Bir anı bir anına uymayan dış politika ile güven vermeyen bir Ülke görünümündeyiz. Ancak bu durumdan ve Cumhurbaşkanından hoşlanmayan emperyal niyetli ülkeler var. Feto belasını ülkemizin üzerine bir kabus gibi çöktüren bu Ülkelerin marifeti olduğunu her kes kabul ediyor. Yıllarca Fettullah Gülen’in CiA ajanı olduğunu ve tedbir alınması gerektiğini yazan, söyleyen bu ülkenin yurtseverlerine kulağını tıkayan ve hatta bunları cezalandıran AKP Hükümetleri değilmiydi. Fettullah Hoca hareketnin beslenmesi, gelişmesi ne ortak olan AKP Hükümetleri değilmiydi. Yakın bir zaman önce ne oldu da Feto’ya karşı mücadeleye başlandı. Geç kalınmasaydı darbe girişimi olurmuydu. Geç kalınmasaydı bunca genç Feto terör örgütünün ağına düşermiydi.
Adalet talebi tam da burada önem kazanıyor.
Gelelim Feto hareketinin Ülkemizdeki maliyetine… Yaklaşık 150.000 açığa alınan kamu görevlisi var, bunların eğitim, hizmet içi eğitimi, yurt dışı eğitimi, deneyim kazanmaları ve yapılan ödemeler bize muhtemelen 300 milyar TL nin üzerindedir.

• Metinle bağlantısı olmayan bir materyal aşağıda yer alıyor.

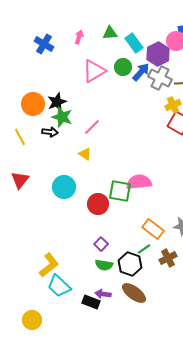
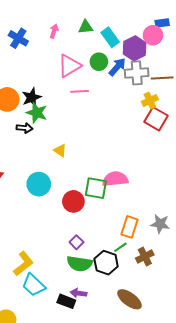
gray cross: (160, 78) -> (137, 73), turned -30
pink line: (92, 127) -> (80, 91), moved, turned 42
orange rectangle: (153, 229) -> (130, 227), turned 70
green semicircle: (104, 265) -> (80, 264), size x1.4
brown ellipse: (134, 293) -> (130, 299), moved

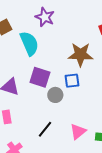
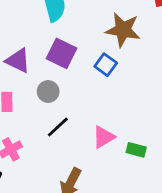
blue square: (72, 81) -> (106, 65), turned 35
gray circle: (55, 95) -> (48, 92), moved

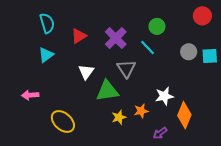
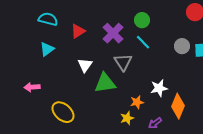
cyan semicircle: (47, 23) -> (48, 19), turned -60
green circle: (157, 26) -> (142, 20), moved
yellow star: (119, 117) -> (127, 118), moved

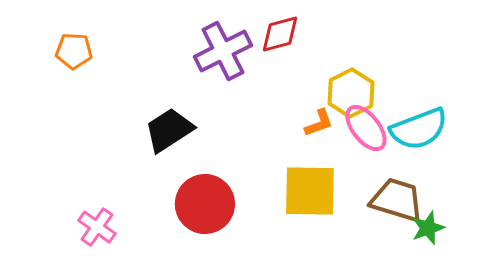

Ayrıca yerlerine geleceklerin yetiştirilmeleri, kaybedilen zaman maliyeti, işin yeterli yapılmamasının maliyeti, toplumdaki psikolojik etki maliyetinin boyutları ise 500 milyarın üzerinde olduğunu tahmin etmek zor olmasa gerek. Bu maliyetlerin çarpan etkisini de katarsanız hesabı siz yapın…. Kim verecek bunun hesabını ?
Adalet talebi tam da burada önem kazanıyor.
Fetö ve PKK Terör örgütü öne çıkarılırken İŞİD ve diğer İslamcı terör örgütlerine karşı ne yapıldığını fazla bilemiyoruz. Terörle mücadele adı altında Fetö, Pkk ile hiç ilgisi olmayan Gazetecilik yapanlar, devrimciler, yurtseverler, siyasetçiler mağdur ediliyor… Korku dağları sarmış durumda… Cumhurbaşkanından daha Cumhurbaşkancı olan pek çok yargı mensubu türedi… Adalete olan inanç ve güven önemli ölçüde örselenmiş durumda. Özgürlükler olabildiğince kısıtlanıyor… Cumhurbaşkanı eleştirilere tahammül edemiyor ve Yasada Tarafsız Cumhurbaşkanlığı için özel olarak çıkarılmış TCK 299 Maddesine göre binlerce kişi yargılanıyor. Erdoğan’ın Cumhurbaşkanlığı’nda geçirdiği yaklaşık bir buçuk yılda, Türkiye Cumhuriyeti’nde toplam 1845 (yazıyla bin sekizyüz kırk beş) kişiye Cumhurbaşkanı’na hakaret suçlamasıyla dava açıldı. Resmi rakamı bizzat Adalet Bakanı Bekir Bozdağ duyurdu. Bozdağ, 2016 Yılı Bütçe Kanun Tasarısı görüşmelerinde milletvekillerinin sorularını yanıtlarken, “Cumhurbaşkanı’na hakaretle ilgili konuda şu ana kadar Bakanlığımızca kovuşturma izni verilen dosya sayısı 1.845′tir” dedi. Bu nasıl iştir; Cumhurbaşkanı açacak ağzını yumacak gözünü her şeyi söyleyecek, siz yanıt bile veremeyeceksiniz.
Adalet talebi tam da burada önem kazanıyor.
Fetö kadroları tasfiye edilirken yerine başka bezer cemaatler veya yandaşlar alınıyor ise buna tepki göstermek de adalet talebidir.
Hükümetin Adalet talebini küçümsemesi, yok görmesi yerine anlaması ve gerekenleri yapabilmek için diyalog içine girmesi gerekir. Açlıktan ölmek üzere olan iki akademisyeni görmezlikten gelen anlayışın bir an önce kendini değiştirmesi ve Muhalefeti anlamak için gayret göstermesinde Ülkemiz için faydalı olacağını düşünüyorum.
Bu vesile ile Şeker bayramınızı kutluyorum sevgili okurlar.